Leyla yatağına uzanmış şarkı dinleyerek odasının tavanın izlerken bir anda gözünden yaşlar süzülür. İstemsizce ağladığına sinirlenir gibi yatakta hızlıca toparlanıp elinin tersiyle gözyaşlarını siler. Kulaklığı yatağa sertçe bırakır, müziğin sesi boğuk şekilde kulaklıktan gelmeye devam eder...
Şarkı arka planda boğuk ve kısık şekilde duyulurken pencereye doğru ilerler ve kendini toparlamak için dışarı doğru bakar. Gözlerini kısa kısa güneşe doğru yüzünü çevirir gözyaşlarını kurutmak istercesine. Arkasını pencereye dönerek sırtını cama yaslar, odasına şöyle bir göz gezdirir. Her yerde Barış'la ve Onur'la çekilmiş fotoğrafları vardır. Barış'la ikisinin Leyla'nın 12.yaş gününden fotoğrafı ise yatağının baş ucunda duruyordur. En sevdiği fotoğrafın o olduğunu düşünür tekrar.
O doğum gününde Barış'ın ona yaptığı hediyeyi hatırlar; Leyla'nın en sevdiği şarkılarla ve üçünün fotoğraflarıyla yaptığı doğum günü videosu... Barış'ın günlerce bunun için uğraştığını düşününce çok mutlu olmuştur. Leyla'yı mutlu etmek için günlerce uğraşılan bir hediye... Hem de Barış tarafından.. 12 yaşından hatırladığı en net anılardan biriydi bu Leyla'nın, o videoyu yüzlerce kez izlemişti o sene. O yıl Barış'ın başlattığı "doğum gününde bir dilek hakkı" geleneği de başlamıştı. Buna göre üçünden birinin doğum gününde, doğum günü olanın diğer ikisinden bir dilek hakkı olacaktı ve diğerleri de doğum günü olanın dileğini gerçekleştirecekti. O sene Leyla, Onur'dan bir hafta boyunca okula giderken çantasını taşımasını, Barış'tan da okul çıkışlarında eve dönerken çantasını taşımasını istemişti. Çok gülmüşlerdi o bir hafta boyunca özellikle Leyla kendisini prenses gibi hissedip sınıftaki diğer kızlara hava atmıştı. Hele Barış'tan hoşlanan bir kızı çok sinirlendirmişti, Leyla'nın bu durum çok hoşuna gitmişti. Sonraki yıllarda da bu dilek hakkı geleneği devam ederken bugüne kadar geldi. Bugün ise Barış'ın 18.yaş gününde Yağmur'u aramaya yollara koyulma dileğini gerçekleştirip gerçekleştirmeme arasında kalmıştı Leyla. Hayatının en zor yolculuğu olacaktı giderse. Gitmezse... Gitmezse de hayatının en zor yolculuğu olacaktı bir bakıma...

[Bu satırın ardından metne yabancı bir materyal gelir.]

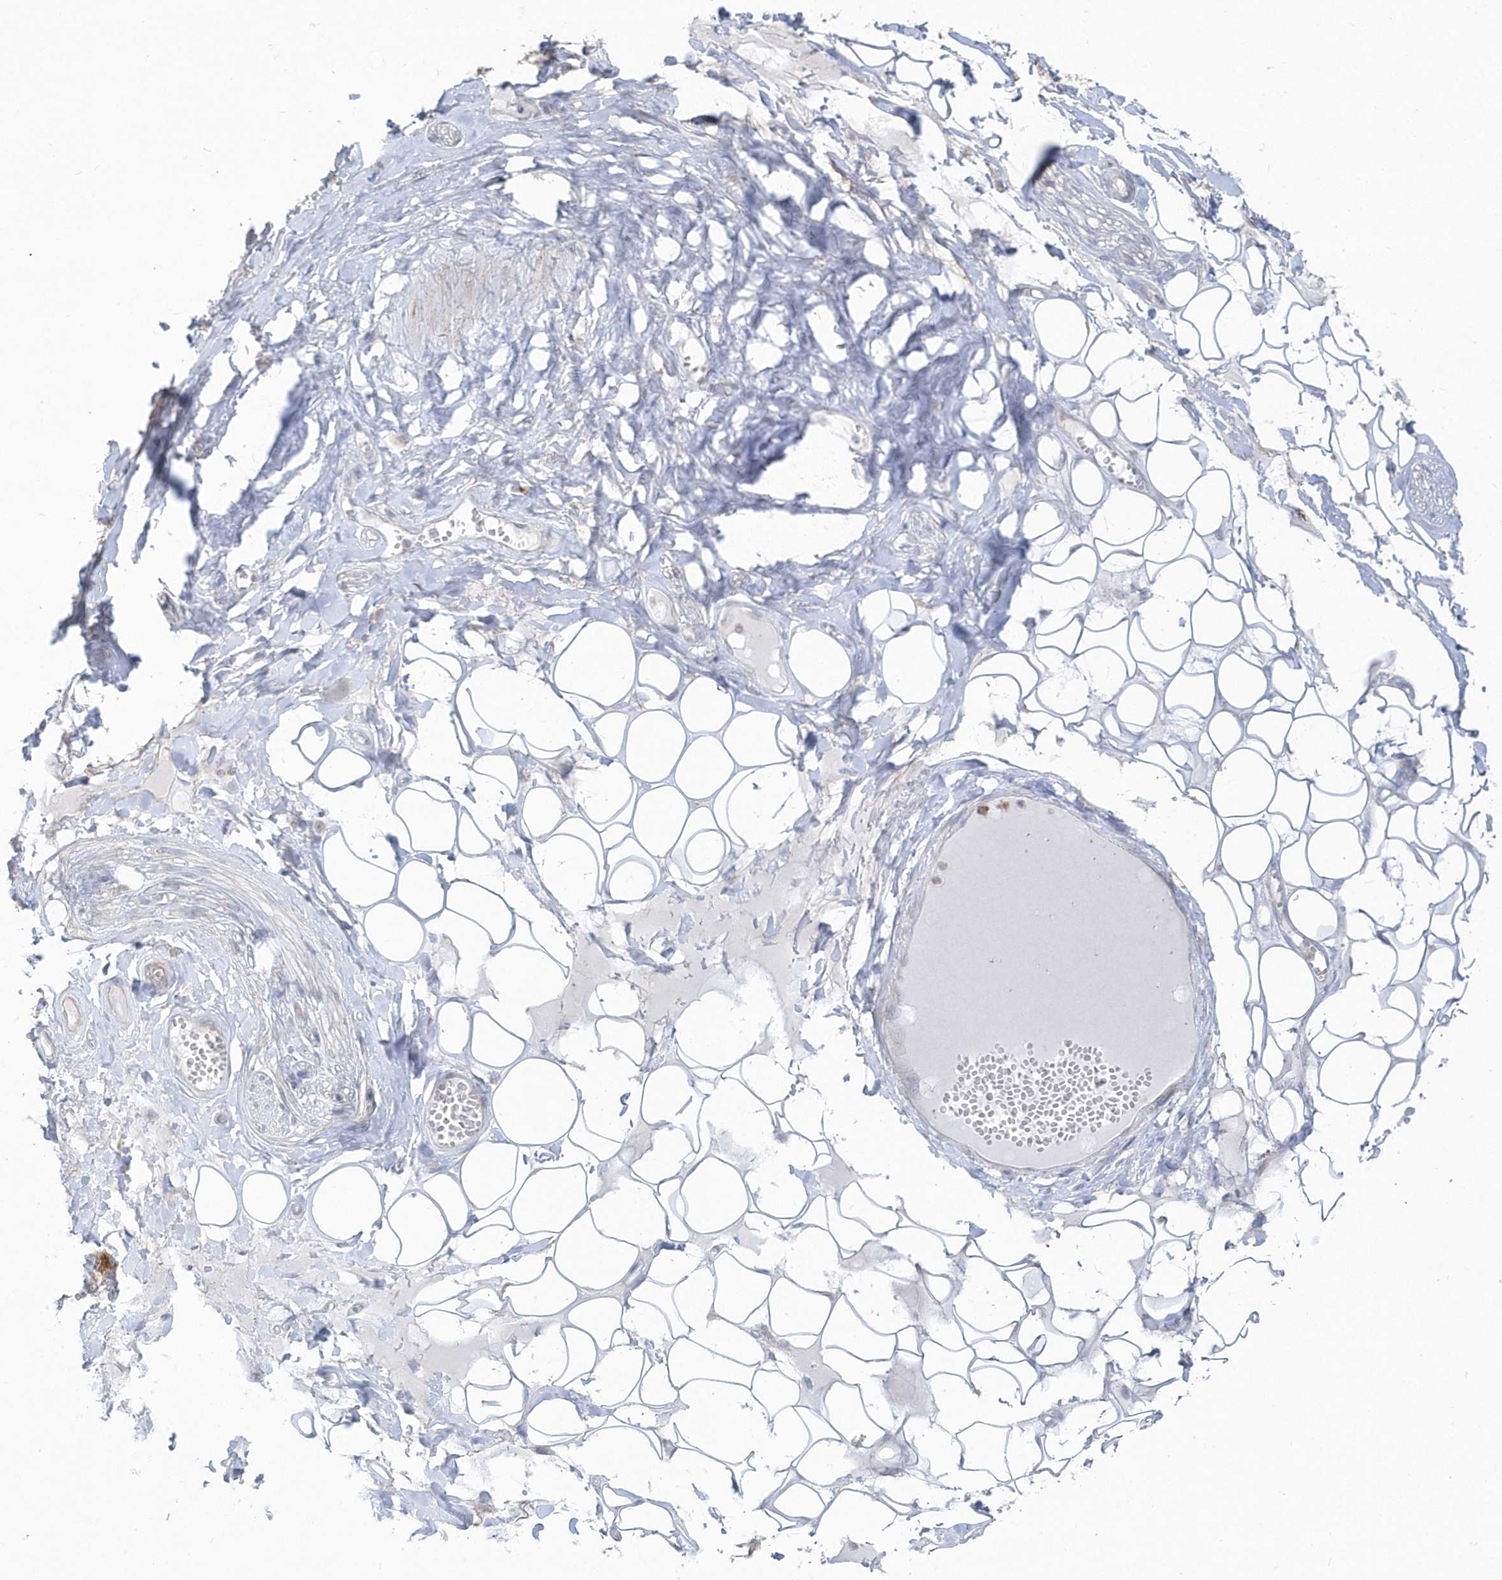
{"staining": {"intensity": "negative", "quantity": "none", "location": "none"}, "tissue": "adipose tissue", "cell_type": "Adipocytes", "image_type": "normal", "snomed": [{"axis": "morphology", "description": "Normal tissue, NOS"}, {"axis": "morphology", "description": "Inflammation, NOS"}, {"axis": "topography", "description": "Salivary gland"}, {"axis": "topography", "description": "Peripheral nerve tissue"}], "caption": "Immunohistochemistry of unremarkable adipose tissue demonstrates no positivity in adipocytes. (Immunohistochemistry (ihc), brightfield microscopy, high magnification).", "gene": "DNAJC18", "patient": {"sex": "female", "age": 75}}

Gitmeliyim, diye düşündü. Ne olursa olsun Barış'ı geri çeviremezdi. Hem ne diye vazgeçecekti, ne diyecekti onlara? Çok geçmeden bu fikrinden vazgeçti. Barış'ın Yağmur'u gördüğü ve sarıldıkları sahneler gözünün önünden geçti. Bunu görmeye dayanamazdı "hayır hayır gidemem" diye fısıldadı kendi kendine. O sırada telefonu çaldı, arayan Onur'du:
ONUR: Leyloş, aşağıdayım hadi gel.
Leyla arkasını dönüp pencereden aşağı bakınca Onur'u gördü. Bir an panikle: "Acaba ağladığımı gördü mü?"
LEYLA: Aaa tamam ama hazırlanmam lazım bir beş dakikaya gelsem olur mu? (elini yüzünü yıkayıp kendine gelmek için vakit kazanmaya çalışıyordu)
ŞİMDİ OKUDUĞUN
Buluşma Günü
RomanceEğer birbirimizin izini kaybedersek 5 yıl sonra bugün burada buluşalım. Yağmur mahalleden taşınırken böyle yazmıştı mektubuna Barış için. Ama o gün geldiğinde sözlerini tutacaklar mıydı? YOLCULUK #10 ------------------ Barış, Leyla ve Onur aynı maha...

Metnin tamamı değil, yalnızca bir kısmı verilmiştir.